Mellon Postdoctoral Fellow

Overview

Dr. Julia Jong Haines is an anthropological and historical archaeologist whose research focuses on the intersection of inequality, community identities, and landscapes. She received her PhD in Anthropology from the University of Virginia and recently completed a fellowship at the University of Pittsburgh’s Center for Comparative Archaeology. Her research examines the historical changes to the identities and political ecologies of enslaved and indentured plantation laborers and communities on the Indian Ocean island of Mauritius from the 18th through the mid-20th century—a time when the island was besieged by sugar cane monocropping, deforestation, and village/urban development. In collaboration with Mauritian communities, local environmental and cultural resource managers, and researchers Dr. Haines also is dedicated to integrating archeological research into ongoing public history programs and supporting community-centered heritage projects. As a teacher, Dr. Haines engages students with digital methods, and the materials and landscapes of the past, particularly to broaden their understanding of the modern origins of power and inequality. She has taught a range of courses on the archaeology and anthropology of slavery and indenture, healing and disease, and gender and sexuality.

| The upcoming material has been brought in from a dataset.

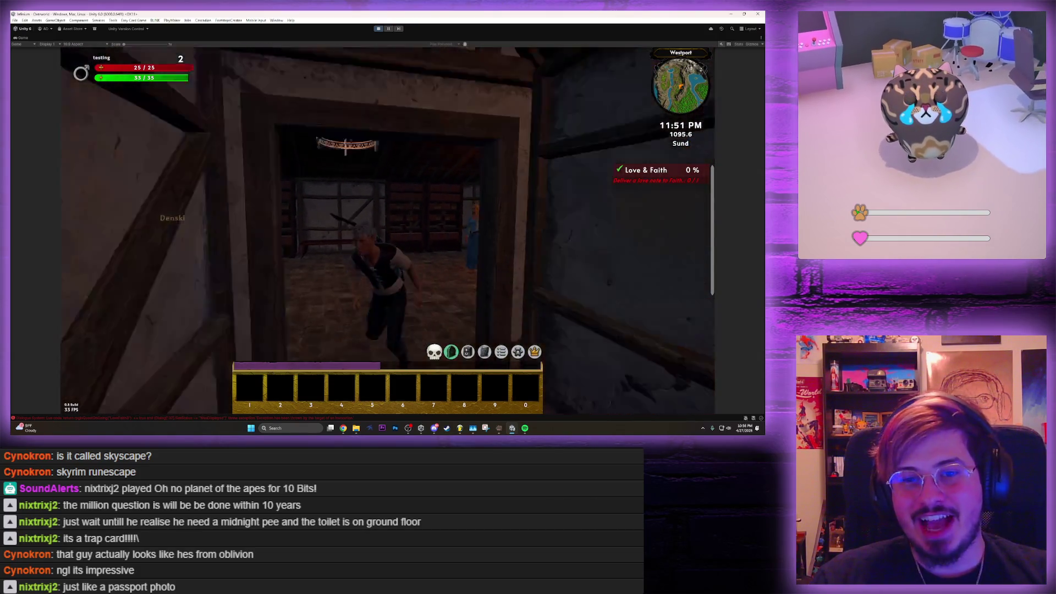
pyautogui.scroll(-3, 387, 230)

In all her courses she emphasizes the politics of heritage and encourages students to confront the violent colonial roots of anthropology and archaeology, and grapple with contemporary ethical issues around conducting research. She has published articles on her research in the International Journal of Historical Archaeology, Azania: Archaeological Research in Africa, and Journal of African Diaspora archaeology and Heritage and is editing a volume on historical archaeology (U Florida Press)

Research Focus

Plantations and the Places Between: Settlement Landscapes and Inequality in Colonial Mauritius

 As a Mellon Postdoctoral Fellow with the Society for the Humanities and Department of Anthropology, Dr. Haines will be working on publishing her research on the archaeology of indentured South Asian laborers who lived and worked on the Bras d’Eau Sugar estate, a Mauritian plantation occupied during the nineteenth century, and she will be starting a new project entitled Plantations and the Places Between: Settlement Landscapes and Inequality in Colonial Mauritius. This historical archaeological project considers how diasporic and transregional identities and cultural practices, forged within plantations, are reshaped in village settlements outside of estates and during and after the abolition of slavery and indenture. This research asks: How did settlement emerge on the island, particularly in the spaces between sugar plantation borders? How are landscape inequities reflected in communities’ local geographies and their access to resources? And what strategies did they use to cope with such challenges? Dr. Haines will be integrating remote sensing landscape methods with her existing archival and archaeological data in order to model the long-term consequences of plantation systems on public health, social inequality, ecological change, and community formation.